Why I like to automate my daily tasks

Jan 17, 2026

I like coding small apps and scripts because I like to automate my daily mundane tasks.

Most daily work isn’t “creative problem-solving.” It’s orchestration. Running the same commands in the right order. Checking whether something silently failed. Remembering which config goes with which environment. Making sure I didn’t forget the one step that breaks everything.

Humans are terrible at this. Computers are not.

So I automate.

I write scripts that bootstrap projects with the same structure every time. Tools that sanity-check environments before I waste an hour debugging the wrong issue. Small programs that watch logs, extract signals, and tell me when something is actually wrong instead of flooding me with noise.

Jobs that run in the background, clean up state, rotate backups, and keep things boring, which is exactly what infrastructure should be.

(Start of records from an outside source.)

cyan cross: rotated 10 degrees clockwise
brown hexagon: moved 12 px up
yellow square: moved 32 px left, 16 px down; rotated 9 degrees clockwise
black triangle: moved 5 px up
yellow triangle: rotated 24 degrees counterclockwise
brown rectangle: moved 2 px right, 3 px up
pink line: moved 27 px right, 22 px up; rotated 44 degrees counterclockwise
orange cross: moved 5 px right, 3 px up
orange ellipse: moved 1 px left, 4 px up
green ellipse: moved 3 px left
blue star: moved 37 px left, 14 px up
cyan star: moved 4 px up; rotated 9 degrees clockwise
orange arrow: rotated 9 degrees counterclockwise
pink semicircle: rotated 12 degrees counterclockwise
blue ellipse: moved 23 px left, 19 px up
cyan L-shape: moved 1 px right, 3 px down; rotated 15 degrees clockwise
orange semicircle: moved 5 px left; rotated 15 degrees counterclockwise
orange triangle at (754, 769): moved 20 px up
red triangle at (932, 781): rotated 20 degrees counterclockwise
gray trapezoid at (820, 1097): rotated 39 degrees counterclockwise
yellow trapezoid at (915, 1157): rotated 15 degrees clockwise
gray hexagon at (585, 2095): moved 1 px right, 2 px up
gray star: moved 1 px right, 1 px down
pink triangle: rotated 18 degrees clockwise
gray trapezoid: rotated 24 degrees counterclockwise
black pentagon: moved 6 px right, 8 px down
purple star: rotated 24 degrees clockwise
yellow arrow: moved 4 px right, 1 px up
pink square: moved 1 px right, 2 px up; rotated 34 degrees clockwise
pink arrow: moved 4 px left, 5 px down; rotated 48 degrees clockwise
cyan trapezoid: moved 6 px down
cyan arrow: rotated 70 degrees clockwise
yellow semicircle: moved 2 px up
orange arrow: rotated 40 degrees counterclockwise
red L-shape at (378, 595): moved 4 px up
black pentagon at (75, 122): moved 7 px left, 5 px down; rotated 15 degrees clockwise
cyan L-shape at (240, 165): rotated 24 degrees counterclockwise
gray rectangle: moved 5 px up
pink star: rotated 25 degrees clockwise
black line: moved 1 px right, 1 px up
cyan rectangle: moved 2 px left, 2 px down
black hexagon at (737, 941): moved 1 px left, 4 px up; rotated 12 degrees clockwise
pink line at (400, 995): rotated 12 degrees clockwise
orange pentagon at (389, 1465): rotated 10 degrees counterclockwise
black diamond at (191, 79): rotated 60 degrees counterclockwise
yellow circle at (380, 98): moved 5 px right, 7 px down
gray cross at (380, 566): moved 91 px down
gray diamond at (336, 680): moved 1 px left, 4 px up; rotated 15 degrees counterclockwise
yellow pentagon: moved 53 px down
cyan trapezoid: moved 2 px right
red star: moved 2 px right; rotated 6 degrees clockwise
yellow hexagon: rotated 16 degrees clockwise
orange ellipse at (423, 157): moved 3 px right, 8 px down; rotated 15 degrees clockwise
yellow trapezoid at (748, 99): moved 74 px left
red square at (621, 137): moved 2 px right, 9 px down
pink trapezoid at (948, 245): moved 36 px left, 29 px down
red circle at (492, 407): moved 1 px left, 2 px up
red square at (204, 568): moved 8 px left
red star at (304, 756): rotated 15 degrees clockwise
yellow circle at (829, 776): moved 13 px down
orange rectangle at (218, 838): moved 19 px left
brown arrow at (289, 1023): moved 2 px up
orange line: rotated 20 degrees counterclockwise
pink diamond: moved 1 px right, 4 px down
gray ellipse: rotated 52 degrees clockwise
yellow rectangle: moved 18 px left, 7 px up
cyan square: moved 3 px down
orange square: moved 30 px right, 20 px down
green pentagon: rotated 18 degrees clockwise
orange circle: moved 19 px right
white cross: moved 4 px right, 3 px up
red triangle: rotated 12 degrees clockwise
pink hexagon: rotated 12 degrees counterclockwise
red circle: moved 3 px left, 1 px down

These aren’t apps you show off. They’re systems you stop thinking about. They run quietly in the background.

The real benefit isn’t speed, it’s efficiency. Automation replaces “did I remember to do this?” with “this is handled.”

Fewer moving parts in my head means more room for real work: designing systems, writing code that matters, and solving problems that don’t have an obvious script yet.

Most of my tools are built for me, undocumented, and deeply opinionated. They work on my machine, for my workflows, and that’s the point.

I automate not because I’m lazy, but because I want my attention spent on decisions, not procedures.

If something is repeatable, it’s a bug. And bugs get fixed.